July 2, 2007

A Basic Recipe for Prions

Section of pink brain tissue is riddled with white holes The brain tissue of a person with Creutzfeldt-Jakob disease has a sponge-like appearance. Ermias Belay, National Center for Infectious Diseases

Prions have been among the most controversial of infectious disease agents. These misshapen proteins have no DNA or RNA, so many researchers have been skeptical of the idea that they alone can be responsible for disease. Now, infectious prions have successfully been created in the laboratory for the first time, providing insight into how these deadly proteins form.

Transmissible spongiform encephalopathies (TSE) are rare, fatal diseases that cause the brain to develop lesions so that it looks like a sponge. TSEs include "mad cow" disease in cattle, scrapie in sheep, chronic wasting disease in deer and elk and Creutzfeldt-Jakob disease in humans. Scientists have long thought that the brain damage is caused by abnormal prion proteins that clump together and accumulate in brain tissue. Normal forms of these proteins are found on the surface of many types of cells, including brain cells. However, even the best efforts to purify prions have been plagued by contaminants, so it’s been difficult for researchers to exclude the possibility that something else might really be causing TSEs.

A research team at Dartmouth Medical School led by Dr. Surachai Supattapone reported in the June 5, 2007, issue of Proceedings of the National Academy of Sciences that they came upon a way to generate infectious prions spontaneously from noninfectious components. In work supported by The Burroughs Wellcome Fund and NIH’s National Institute of Neurological Disorders and Stroke (NINDS), they first purified a noninfectious protein called PrPC from hamsters. A chemical analysis of their preparation showed only PrPC plus some lipid molecules. By seeding the preparation with infectious prions and some generic RNA made in the lab, they could convert PrPC into its infectious prion form, PrPSc.

In the course of their experiments, the researchers also tested a preparation that wasn't seeded with infectious prions. To their surprise, they found that PrPSc molecules spontaneously appeared anyway. Once formed, those PrPSc molecules propagated more PrPSc. Thinking they may have contaminated their preparation with prions, they tested PrPC from other labs and got the same results.

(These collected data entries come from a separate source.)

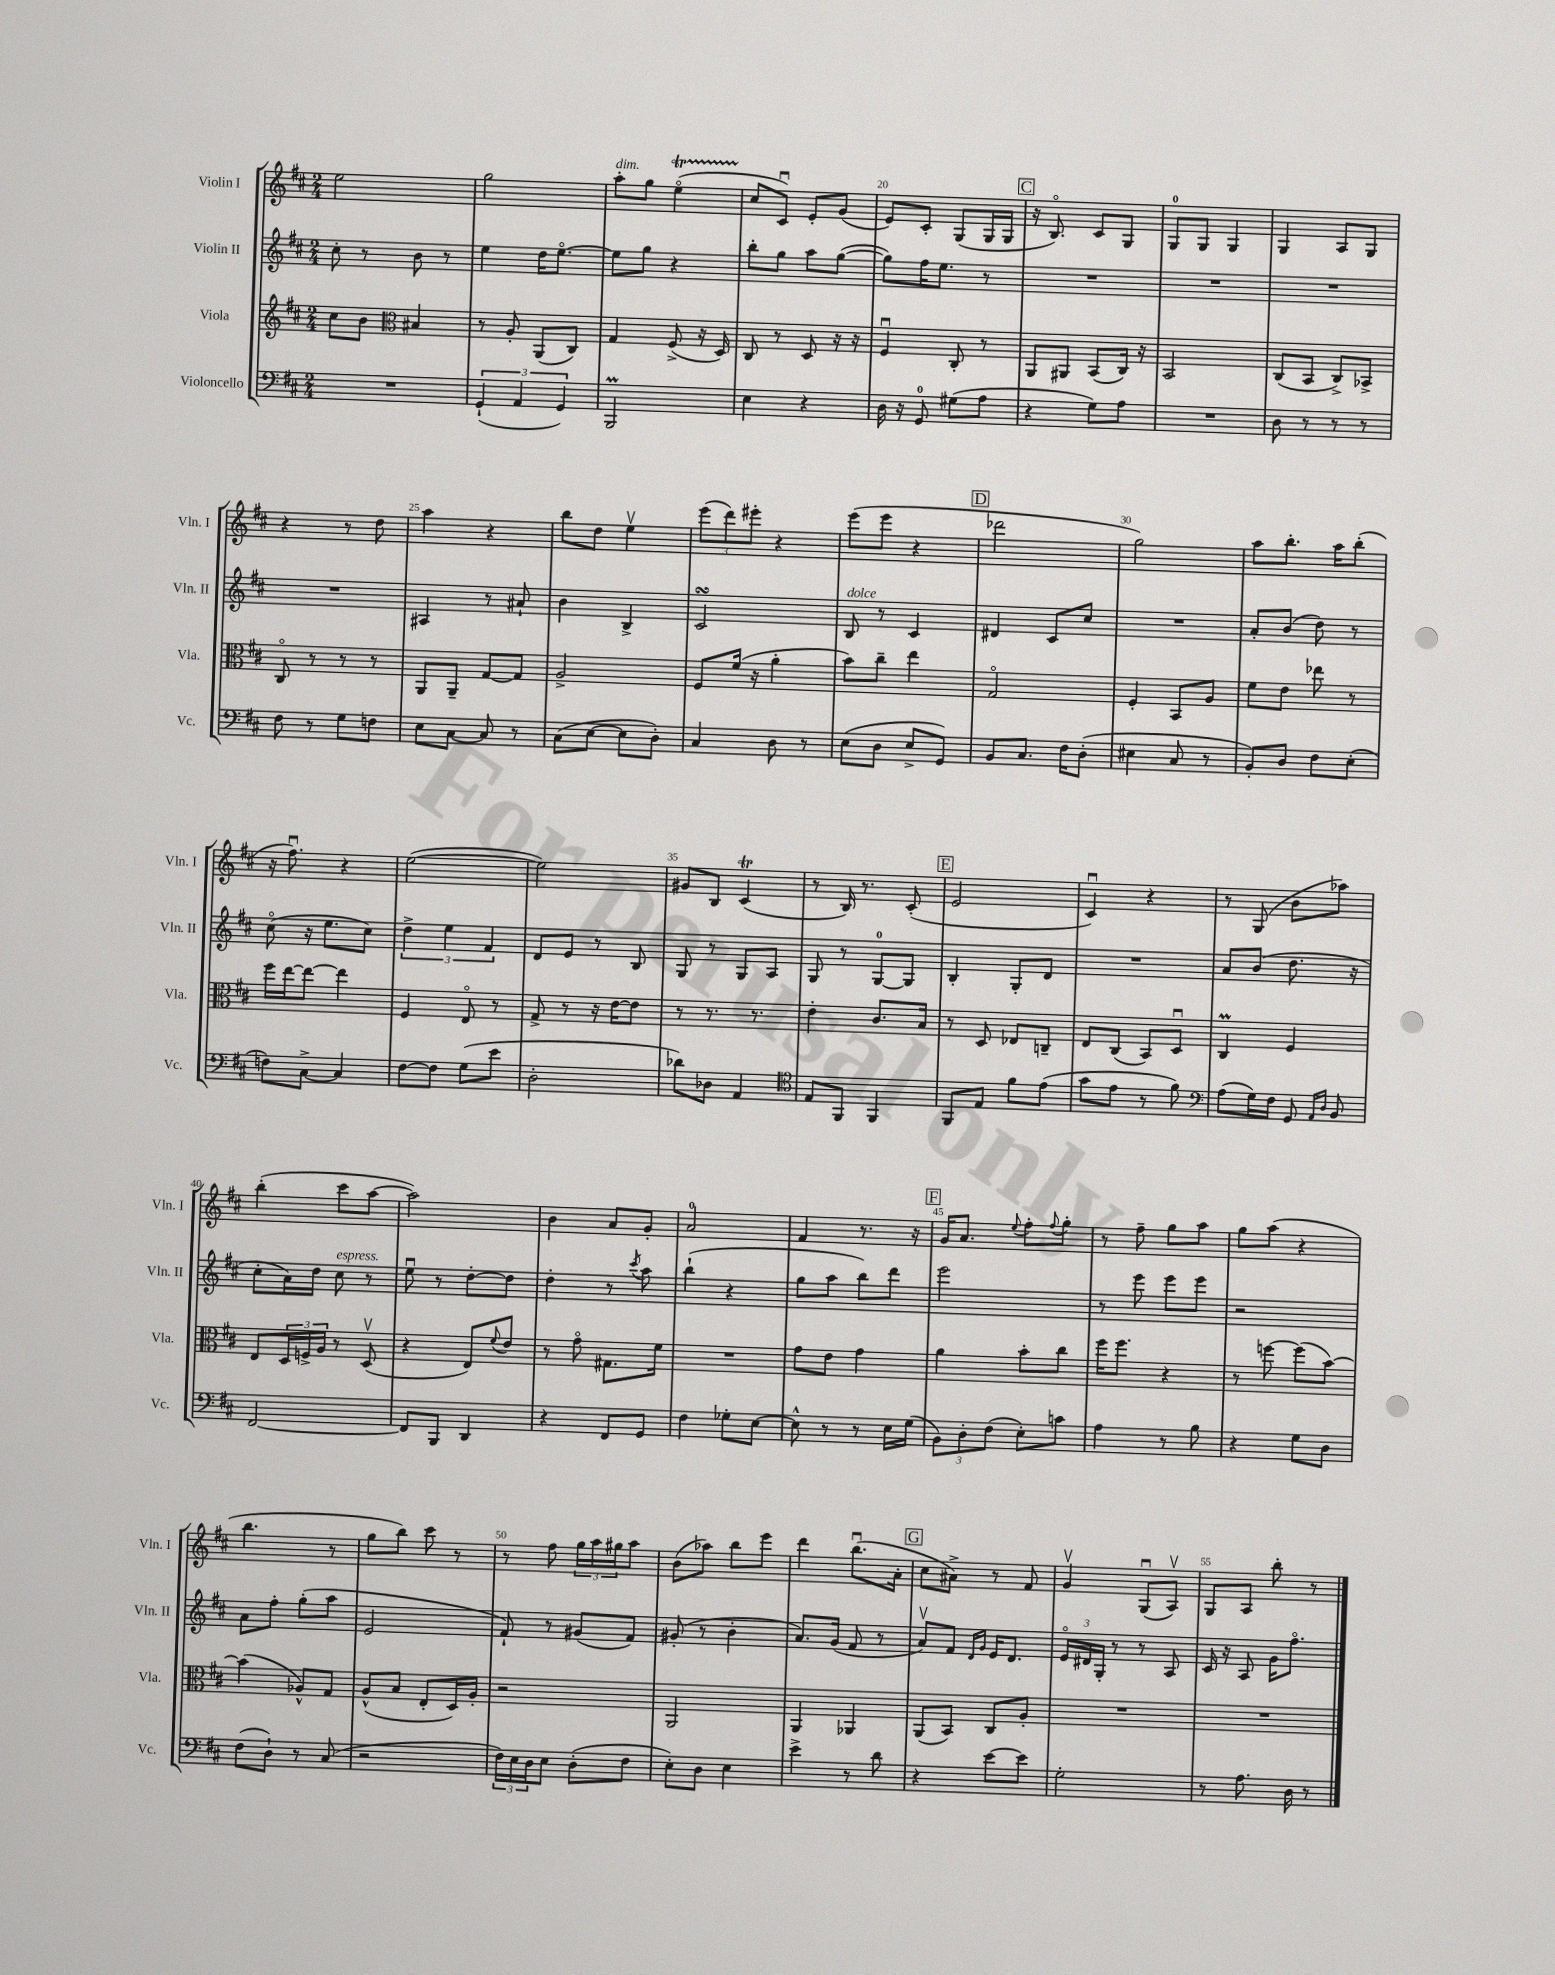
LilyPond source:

<<
\new StaffGroup <<
\new Staff = "s0" \with { instrumentName = "Violin I" shortInstrumentName = "Vln. I" } {
    \clef treble \key d \major \numericTimeSignature \time 2/4
    e''2 |
    g''2 |
    a''8-.^\markup { \italic "dim." } g''8 e''4\flageolet\startTrillSpan( |
    cis''8\stopTrillSpan cis'8\downbow) e'8-. g'8( |
    e'8) cis'8-. g8( g16 g16 |
    \mark \markup { \box "C" } r16 b8.\flageolet) cis'8 g8 |
    g8-0 g8 g4 |
    g4 a8 g8 |
    r4 r8 d''8 |
    a''4 r4 |
    b''8 d''8 e''4\upbow |
    \tuplet 3/2 { e'''8( d'''8) eis'''8-. } r4 |
    e'''8( e'''8 r4 |
    \mark \markup { \box "D" } des'''2 |
    g''2) |
    a''8 b''8.-. a''16 b''8-.( |
    r16 fis''8.\downbow) r4 |
    e''2~( |
    e''2) |
    gis'8 b8 cis'4\trill( |
    r8 b16) r8. cis'8-.( |
    \mark \markup { \box "E" } e'2 |
    cis'4\downbow) r4 |
    r8 g8( b'8 aes''8) |
    b''4-.( cis'''8 a''8~ |
    a''2) |
    b'4 a'8 g'8-. |
    a'2-0 |
    fis'4 r8. r16 |
    \mark \markup { \box "F" } g'16 a'8. \appoggiatura { e''8 } fis''8-. \appoggiatura { fis''8 } g''8-. |
    r8 fis''8-- g''8 a''8 |
    g''8 a''8( r4 |
    b''4. r8 |
    g''8 b''8) cis'''8 r8 |
    r8 fis''8 \tuplet 3/2 { g''16 a''16 gis''16 } a''8 |
    b'8( aes''8) b''8 e'''8 |
    d'''4 b''8.\downbow( a'16-. |
    \mark \markup { \box "G" } cis''8 ais'8->) r8 fis'8 |
    g'4\upbow g8\downbow( a8\upbow) |
    g8 a8 b''8-. r8 \bar "|." |
}
\new Staff = "s1" \with { instrumentName = "Violin II" shortInstrumentName = "Vln. II" } {
    \clef treble \key d \major \numericTimeSignature \time 2/4
    cis''8-. r8 b'8 r8 |
    e''4 d''16 e''8.~\flageolet |
    e''8 g''8 r4 |
    b''8-. g''8 a''8 g''8~( |
    g''8) fis''16 e''8. r8 |
    \mark \markup { \box "C" } R2 |
    R2 |
    R2 |
    R2 |
    ais4 r8 ais'8-! |
    b'4 b4-> |
    cis'2\turn |
    b8^\markup { \italic "dolce" } r8 cis'4 |
    \mark \markup { \box "D" } dis'4 cis'8 cis''8 |
    R2 |
    a'8-. b'8( d''8) r8 |
    cis''8\flageolet( r16 e''8. cis''8) |
    \tuplet 3/2 { d''4-> e''4 fis'4 } |
    d'8 e'8 r8 b8 |
    g8 r8 g8 a8 |
    g8 r8 g8-0~ g8 |
    \mark \markup { \box "E" } b4-. g8-. d'8 |
    R2 |
    a'8 b'8( d''8. r16 |
    cis''8-. a'16) d''16 cis''8^\markup { \italic "espress." } r8 |
    e''8\downbow r8 d''8~-. d''8 |
    d''4-. r8 \acciaccatura { cis'''8 } a''8 |
    b''4-!( r4 |
    g''8 a''8 b''8) d'''8 |
    \mark \markup { \box "F" } e'''2 |
    r8 e'''8 e'''8 e'''8 |
    r2 |
    a'8 fis''8-. g''8-.( a''8 |
    e'2 |
    fis'8-!) r8 gis'8( fis'8) |
    gis'8-.( r8 b'4-. |
    a'8.) g'16( fis'8 r8 |
    \mark \markup { \box "G" } a'8\upbow) fis'8 \grace { d'16 g'16 } e'16 d'8. |
    \tuplet 3/2 { e'16\flageolet dis'16 g16-. } r8 r8 a8 |
    cis'16 r16 a8 g'16 fis''8.\flageolet \bar "|." |
}
\new Staff = "s2" \with { instrumentName = "Viola" shortInstrumentName = "Vla." } {
    \clef treble \key d \major \numericTimeSignature \time 2/4
    cis''8 b'8 \clef alto bis4 |
    r8 a8-. a,8( cis8) |
    g4 fis8->( r16 d16) |
    cis8 r8 d8 r16 r16 |
    fis4\downbow cis8-. r8 |
    \mark \markup { \box "C" } a,8 ais,8 b,8( cis16) r16 |
    b,2 |
    cis8( b,8 cis8->) bes,8-> |
    cis8\flageolet r8 r8 r8 |
    a,8 a,8-- g8~ g8 |
    a2-> |
    fis8 fis'16( r16 a'4-. |
    b'8) cis''8-- e''4 |
    \mark \markup { \box "D" } g2\flageolet |
    fis4-. b,8 a8 |
    fis'8 e'8 ees''8 r8 |
    fis''16 e''16~ e''8~ e''4 |
    fis4 e8\flageolet r8 |
    g8-> r8 r16 e'16~ e'8 |
    r8 r8. r8. |
    e'4-. cis'8. b16 |
    \mark \markup { \box "E" } r8 d8 ees8 c8-- |
    e8 cis8( b,8) d8\downbow |
    cis4\prall fis4 |
    e8 \tuplet 3/2 { d16 f16-> a16 } r8 d8\upbow( |
    r4 e8) \appoggiatura { fis'8 } e'8 |
    r8 g'8\flageolet gis8. fis'16 |
    R2 |
    g'8 e'8 g'4 |
    \mark \markup { \box "F" } a'4 b'8-. cis''8 |
    fis''16 fis''8. r4 |
    r8 f''8~ f''8( b'8~) |
    b'4( aes8-^) g8 |
    a8-^( b8 e8-. d16) a16-. |
    r2 |
    a,2 |
    a,4 aes,4 |
    \mark \markup { \box "G" } a,8( b,8) cis8 a8-. |
    R2 |
    R2 \bar "|." |
}
\new Staff = "s3" \with { instrumentName = "Violoncello" shortInstrumentName = "Vc." } {
    \clef bass \key d \major \numericTimeSignature \time 2/4
    R2 |
    \tuplet 3/2 { g,4-!( a,4 g,4) } |
    b,,2\prall |
    e4 r4 |
    d16 r16 g,8-0 gis8( a8 |
    \mark \markup { \box "C" } r4 g8) a8 |
    R2 |
    d8 r8 r8 r8 |
    fis8 r8 g8 f8 |
    e8 cis8~ cis8 r8 |
    cis8( e8~ e8 d8-.) |
    cis4 d8 r8 |
    e8( d8 e8-> g,8) |
    \mark \markup { \box "D" } b,8 cis8. fis16 d8-.( |
    eis4 cis8 r8 |
    b,8-.) d8 fis8 e8-.( |
    f8) cis8~-> cis4 |
    fis8~ fis8 g8( e'8 |
    d2-. |
    des'8) des8 a,4 |
    \clef tenor e8 fis,8 fis,4 |
    \mark \markup { \box "E" } fis,8 e8 fis'8 e'8( |
    g'8 e'8 r8 fis'8) |
    \clef bass a8( g16) fis16 g,8 \grace { a,16 d16 } b,8 |
    fis,2~ |
    fis,8 b,,8 d,4 |
    r4 fis,8 g,8 |
    fis4 ges8-. e8~ |
    e8-^ r8 r8 e16 g16( |
    \mark \markup { \box "F" } \tuplet 3/2 { b,8) d8-. fis8( } e8-.) c'8 |
    a4 r8 b8 |
    r4 g8 d8 |
    fis8( d8-!) r8 cis8( |
    r2 |
    \tuplet 3/2 { fis16) e16 d16 } e8 d8-.( fis8 |
    e8-.) d8 e4 |
    e'4-> r8 d'8 |
    \mark \markup { \box "G" } r4 e'8~ e'8 |
    g2-. |
    r8 a8. d16 r8 \bar "|." |
}
>>
>>
\layout { \context { \Score currentBarNumber = #16 \override BarNumber.break-visibility = ##(#f #t #t) barNumberVisibility = #(every-nth-bar-number-visible 5) } }
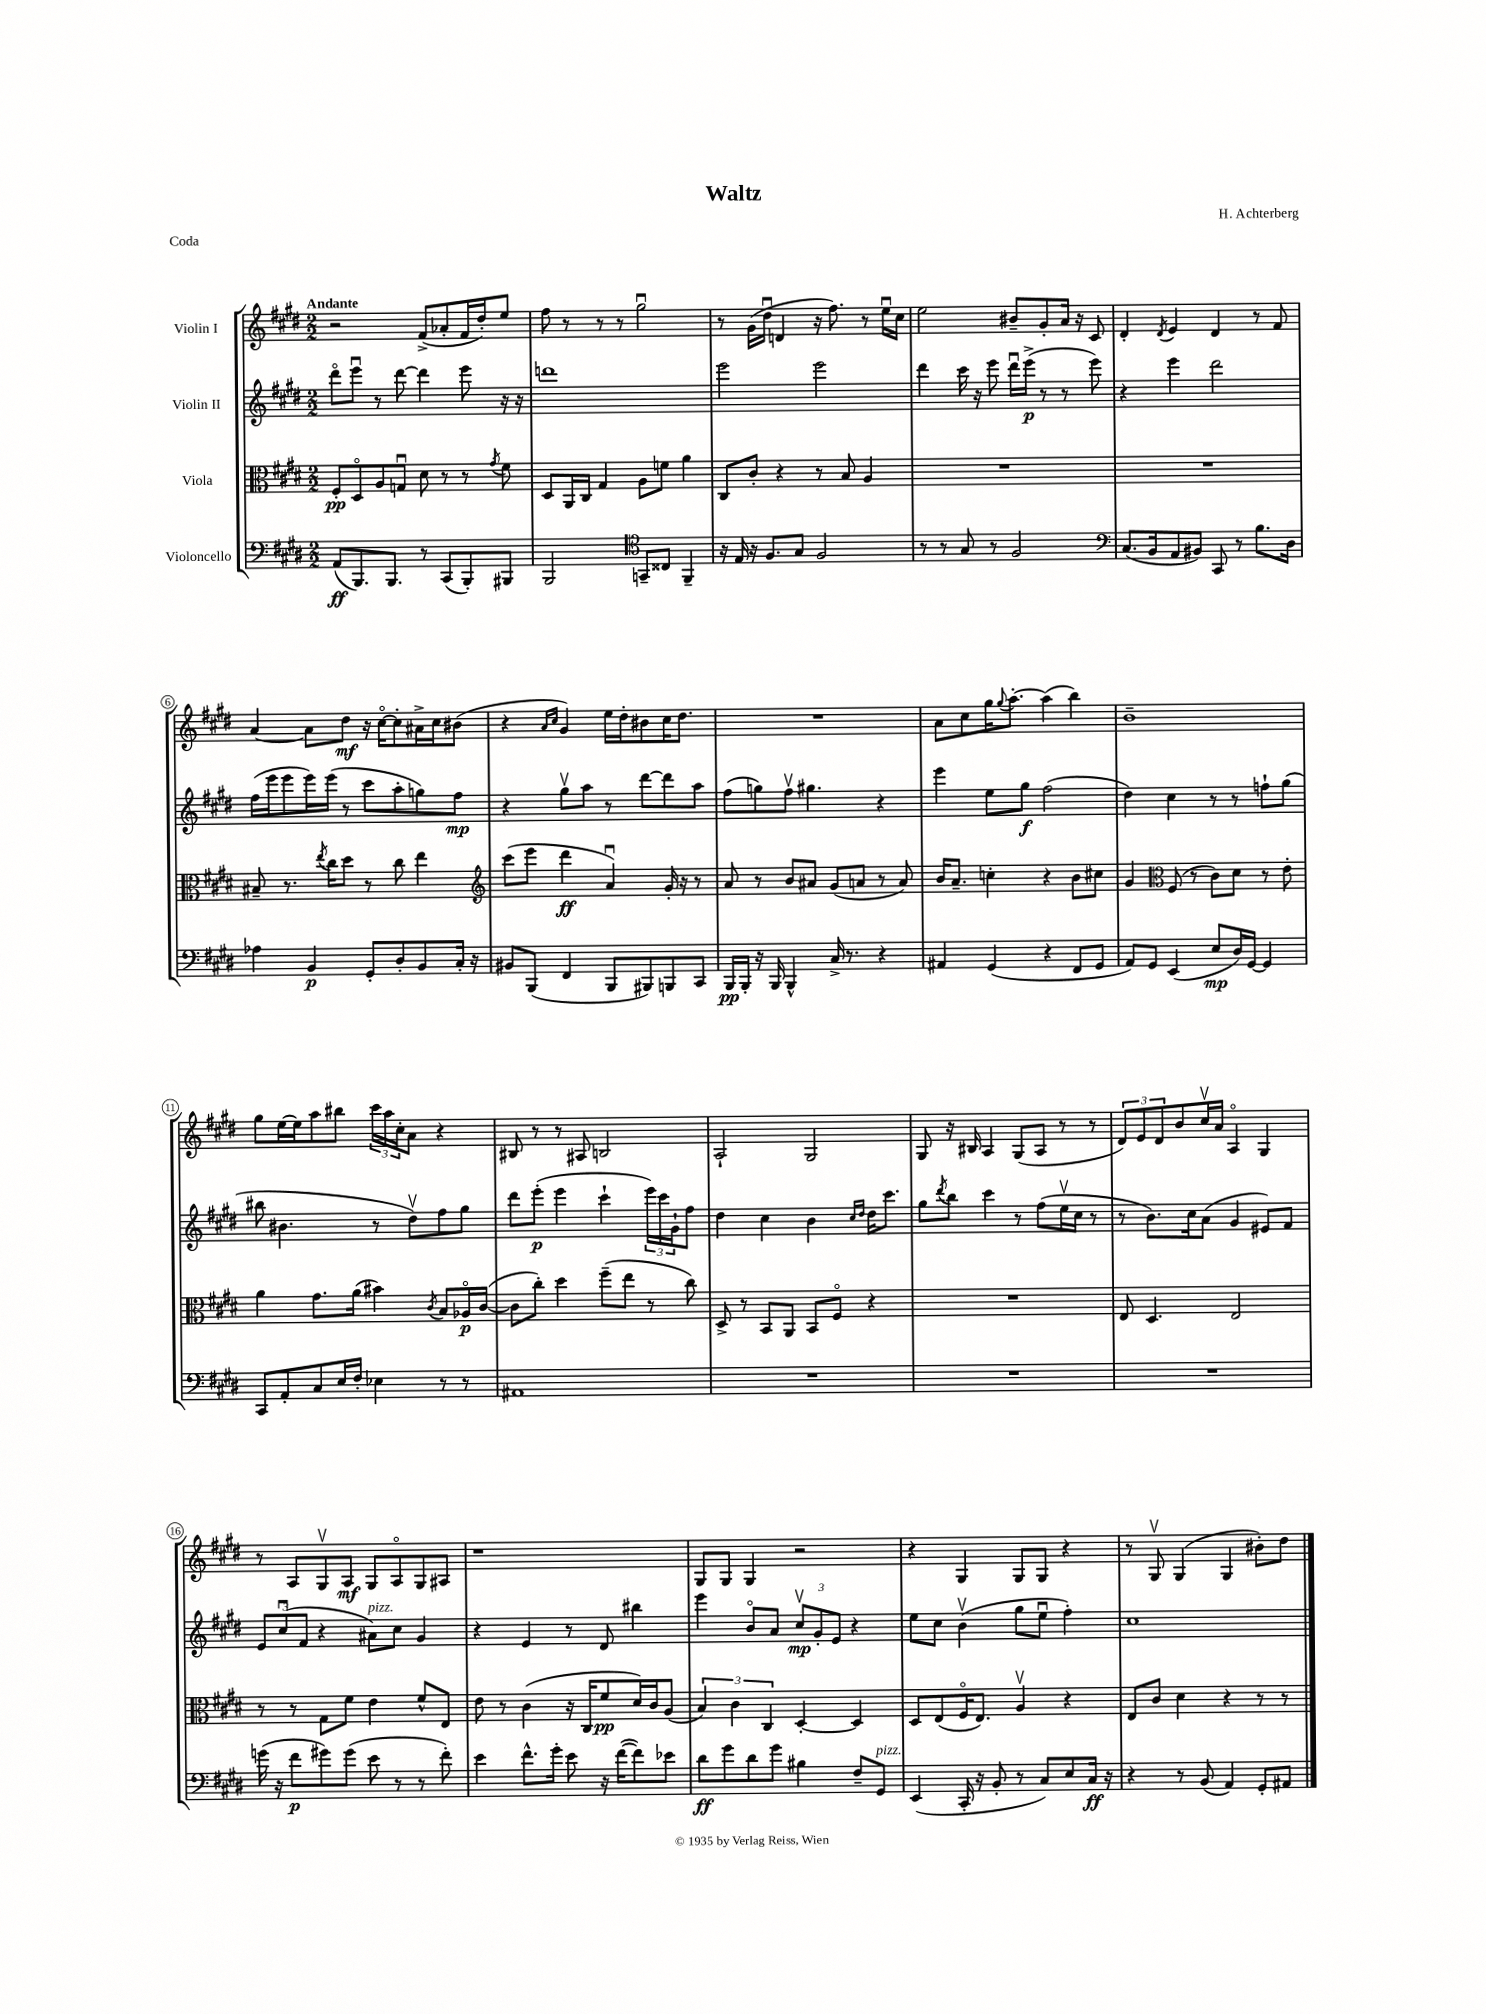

To test whether the PrPSc molecules they created were infectious, the researchers next inoculated hamsters with the samples. They found that the preparations all caused scrapie, whether from seeded or unseeded samples. These results are a major step forward in solving the mystery of how infectious prions form in the first place. The type of RNA molecule the researchers used to help the prion conversion along was a polyanion — a molecule with repeated, negatively charged units. Without it, PrPSc molecules didn't form. This result suggests that interactions between PrPC and polyanions found naturally in the brain may contribute to spontaneous prion formation. Understanding the role polyanions play in infectious prion formation may bring scientists one step closer to being able to prevent or treat prion diseases.